Functional categorization of DRPs was obtained using Mercator software for automated sequence annotation29, selecting S. lycopersicum, SwissProt-UniProtKB plant proteins, KOG clusters, and InterPro scan, with a cut-off value of 80. Then, information on DRPs was integrated with data from scientific literature and assigned to Bevan functional classes30.

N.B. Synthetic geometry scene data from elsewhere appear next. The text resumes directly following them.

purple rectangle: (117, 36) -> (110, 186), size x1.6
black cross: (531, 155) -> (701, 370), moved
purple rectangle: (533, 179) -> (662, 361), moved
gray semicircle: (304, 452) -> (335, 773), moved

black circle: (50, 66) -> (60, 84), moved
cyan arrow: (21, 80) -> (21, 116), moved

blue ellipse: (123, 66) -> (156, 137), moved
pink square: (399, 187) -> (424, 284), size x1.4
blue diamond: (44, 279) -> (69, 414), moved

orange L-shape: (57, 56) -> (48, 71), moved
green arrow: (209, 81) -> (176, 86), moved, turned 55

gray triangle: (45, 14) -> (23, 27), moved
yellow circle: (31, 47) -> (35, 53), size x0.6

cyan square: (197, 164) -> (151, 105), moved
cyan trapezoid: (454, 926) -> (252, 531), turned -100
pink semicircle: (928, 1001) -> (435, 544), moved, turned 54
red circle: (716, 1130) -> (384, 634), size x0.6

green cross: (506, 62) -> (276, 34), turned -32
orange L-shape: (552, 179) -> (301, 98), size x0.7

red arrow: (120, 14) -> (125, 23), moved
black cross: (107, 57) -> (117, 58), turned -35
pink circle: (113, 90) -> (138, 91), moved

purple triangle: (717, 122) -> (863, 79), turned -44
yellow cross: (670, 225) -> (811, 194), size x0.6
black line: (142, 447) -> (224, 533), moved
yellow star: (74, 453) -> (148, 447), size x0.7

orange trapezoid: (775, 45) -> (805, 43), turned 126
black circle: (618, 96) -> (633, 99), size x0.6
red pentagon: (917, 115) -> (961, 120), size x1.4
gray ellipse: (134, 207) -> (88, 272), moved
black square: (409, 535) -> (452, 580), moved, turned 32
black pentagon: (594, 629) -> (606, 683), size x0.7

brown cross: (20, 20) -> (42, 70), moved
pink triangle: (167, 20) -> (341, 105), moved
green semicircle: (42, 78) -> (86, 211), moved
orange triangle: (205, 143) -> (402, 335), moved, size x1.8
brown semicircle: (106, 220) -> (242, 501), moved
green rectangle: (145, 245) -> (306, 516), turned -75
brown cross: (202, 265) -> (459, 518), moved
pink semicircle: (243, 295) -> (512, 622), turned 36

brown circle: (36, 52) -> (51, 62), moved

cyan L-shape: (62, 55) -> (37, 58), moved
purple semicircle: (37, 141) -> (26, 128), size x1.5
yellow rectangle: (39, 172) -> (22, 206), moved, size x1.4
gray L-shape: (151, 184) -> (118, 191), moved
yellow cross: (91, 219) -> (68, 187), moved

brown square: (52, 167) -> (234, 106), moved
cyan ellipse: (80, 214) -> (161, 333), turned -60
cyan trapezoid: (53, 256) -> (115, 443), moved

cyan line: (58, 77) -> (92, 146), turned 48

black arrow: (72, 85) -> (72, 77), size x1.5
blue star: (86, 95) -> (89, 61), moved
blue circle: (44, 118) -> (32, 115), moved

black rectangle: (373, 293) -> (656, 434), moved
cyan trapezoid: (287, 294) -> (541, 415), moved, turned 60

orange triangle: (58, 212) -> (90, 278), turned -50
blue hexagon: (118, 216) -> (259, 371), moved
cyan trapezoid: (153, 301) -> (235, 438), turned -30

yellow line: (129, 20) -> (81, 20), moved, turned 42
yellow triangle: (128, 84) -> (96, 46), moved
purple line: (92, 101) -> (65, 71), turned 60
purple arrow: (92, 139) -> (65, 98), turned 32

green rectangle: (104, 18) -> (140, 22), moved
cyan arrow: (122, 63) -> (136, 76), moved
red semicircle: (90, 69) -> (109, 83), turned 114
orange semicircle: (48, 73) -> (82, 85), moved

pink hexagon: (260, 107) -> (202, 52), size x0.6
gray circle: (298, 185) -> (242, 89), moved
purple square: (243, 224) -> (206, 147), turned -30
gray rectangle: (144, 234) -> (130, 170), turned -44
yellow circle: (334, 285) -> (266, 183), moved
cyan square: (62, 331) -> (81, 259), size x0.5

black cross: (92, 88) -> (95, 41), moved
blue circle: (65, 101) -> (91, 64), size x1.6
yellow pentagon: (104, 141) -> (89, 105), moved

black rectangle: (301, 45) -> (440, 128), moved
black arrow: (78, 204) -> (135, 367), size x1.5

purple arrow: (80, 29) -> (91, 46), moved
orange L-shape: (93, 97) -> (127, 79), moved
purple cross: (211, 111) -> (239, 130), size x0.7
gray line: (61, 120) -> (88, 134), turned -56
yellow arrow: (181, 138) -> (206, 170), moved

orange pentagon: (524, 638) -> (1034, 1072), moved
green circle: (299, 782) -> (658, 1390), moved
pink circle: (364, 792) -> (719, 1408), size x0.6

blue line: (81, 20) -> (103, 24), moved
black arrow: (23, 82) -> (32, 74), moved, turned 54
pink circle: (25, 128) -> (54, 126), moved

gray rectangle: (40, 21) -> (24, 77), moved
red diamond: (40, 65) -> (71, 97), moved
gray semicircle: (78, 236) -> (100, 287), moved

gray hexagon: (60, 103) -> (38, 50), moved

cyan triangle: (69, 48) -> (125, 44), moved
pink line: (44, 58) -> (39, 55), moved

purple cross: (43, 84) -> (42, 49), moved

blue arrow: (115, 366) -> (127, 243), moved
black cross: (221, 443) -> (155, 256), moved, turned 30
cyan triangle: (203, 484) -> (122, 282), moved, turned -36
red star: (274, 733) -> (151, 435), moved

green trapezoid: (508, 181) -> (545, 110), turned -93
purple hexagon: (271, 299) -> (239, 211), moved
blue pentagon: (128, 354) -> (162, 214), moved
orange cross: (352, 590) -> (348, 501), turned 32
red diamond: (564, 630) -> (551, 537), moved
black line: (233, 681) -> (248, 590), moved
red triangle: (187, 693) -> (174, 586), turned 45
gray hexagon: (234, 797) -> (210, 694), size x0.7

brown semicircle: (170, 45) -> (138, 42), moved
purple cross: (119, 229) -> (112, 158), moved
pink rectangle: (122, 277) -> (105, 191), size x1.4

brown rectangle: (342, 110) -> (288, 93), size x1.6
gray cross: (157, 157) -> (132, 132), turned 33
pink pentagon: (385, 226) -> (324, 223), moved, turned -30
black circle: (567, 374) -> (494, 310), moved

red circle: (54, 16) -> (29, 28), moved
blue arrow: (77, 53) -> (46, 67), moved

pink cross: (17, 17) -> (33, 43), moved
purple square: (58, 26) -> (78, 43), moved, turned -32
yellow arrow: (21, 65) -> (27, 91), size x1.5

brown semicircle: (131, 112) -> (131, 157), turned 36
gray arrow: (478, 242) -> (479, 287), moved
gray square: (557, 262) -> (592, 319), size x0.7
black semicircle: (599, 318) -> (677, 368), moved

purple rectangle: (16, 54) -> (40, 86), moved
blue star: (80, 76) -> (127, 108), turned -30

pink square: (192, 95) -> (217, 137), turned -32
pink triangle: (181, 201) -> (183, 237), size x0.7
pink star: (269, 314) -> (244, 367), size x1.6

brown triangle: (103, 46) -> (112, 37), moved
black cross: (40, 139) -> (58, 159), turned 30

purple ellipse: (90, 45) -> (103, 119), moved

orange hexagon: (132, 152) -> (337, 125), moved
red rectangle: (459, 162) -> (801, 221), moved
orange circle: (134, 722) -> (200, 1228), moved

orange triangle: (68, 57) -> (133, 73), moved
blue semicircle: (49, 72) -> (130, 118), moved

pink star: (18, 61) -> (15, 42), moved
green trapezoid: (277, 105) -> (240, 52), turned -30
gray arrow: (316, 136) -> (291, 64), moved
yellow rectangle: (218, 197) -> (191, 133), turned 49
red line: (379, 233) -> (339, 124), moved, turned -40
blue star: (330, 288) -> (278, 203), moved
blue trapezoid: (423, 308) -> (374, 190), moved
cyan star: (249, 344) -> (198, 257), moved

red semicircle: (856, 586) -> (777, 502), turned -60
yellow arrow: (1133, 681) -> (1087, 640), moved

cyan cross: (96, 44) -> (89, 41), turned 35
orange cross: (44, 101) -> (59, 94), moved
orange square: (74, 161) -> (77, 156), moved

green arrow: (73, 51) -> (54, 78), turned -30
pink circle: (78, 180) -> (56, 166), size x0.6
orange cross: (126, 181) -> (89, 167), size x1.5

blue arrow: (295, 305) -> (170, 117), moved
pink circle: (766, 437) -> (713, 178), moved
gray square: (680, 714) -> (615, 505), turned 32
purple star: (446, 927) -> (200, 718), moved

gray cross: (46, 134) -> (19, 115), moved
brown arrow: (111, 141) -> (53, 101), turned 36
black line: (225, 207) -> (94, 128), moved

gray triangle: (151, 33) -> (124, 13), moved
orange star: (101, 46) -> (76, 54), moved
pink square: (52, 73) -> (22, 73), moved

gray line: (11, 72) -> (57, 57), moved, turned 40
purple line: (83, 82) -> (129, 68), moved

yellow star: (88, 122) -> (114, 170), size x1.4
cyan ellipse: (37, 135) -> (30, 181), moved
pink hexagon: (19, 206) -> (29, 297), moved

Determination of free proline

Free proline content was determined as already described58. Concisely, 0.5 g of eight-week-old tomato leaves were homogenized in liquid N2, resuspended in 1 ml of 70% v/v ethanol, and centrifuged for 20 min at 13,000 g, at 4 °C. The supernatant (500 µl) was collected and incubated with 1.5 ml of reagent containing 1% w/v ninhydrin, 60% v/v acetic acid, and 20% v/v ethanol, for 20 min, at 95 °C. The absorbance of the samples was measured at 520 nm with a spectrophotometer, and proline concentration was calculated using proline as the standard.

Total chlorophyll assay

Total chlorophyll content was determined as already described25. One hundred mg of leaves from salt-stressed and control plants, which were previously biostimulated or not with triacontanol, were incubated at 65 °C for 90 min in 5 ml of 80% v/v acetone. Samples were then cooled at 25 °C, and the supernatant was collected. Total chlorophyll concentration was determined by measuring the absorbance at 663 and 645 nm.

Statistical analysis

Each experiment was performed at least three times. Statistical significance was assessed by unpaired Student’s t-test. All values are expressed as means ± S.E.M.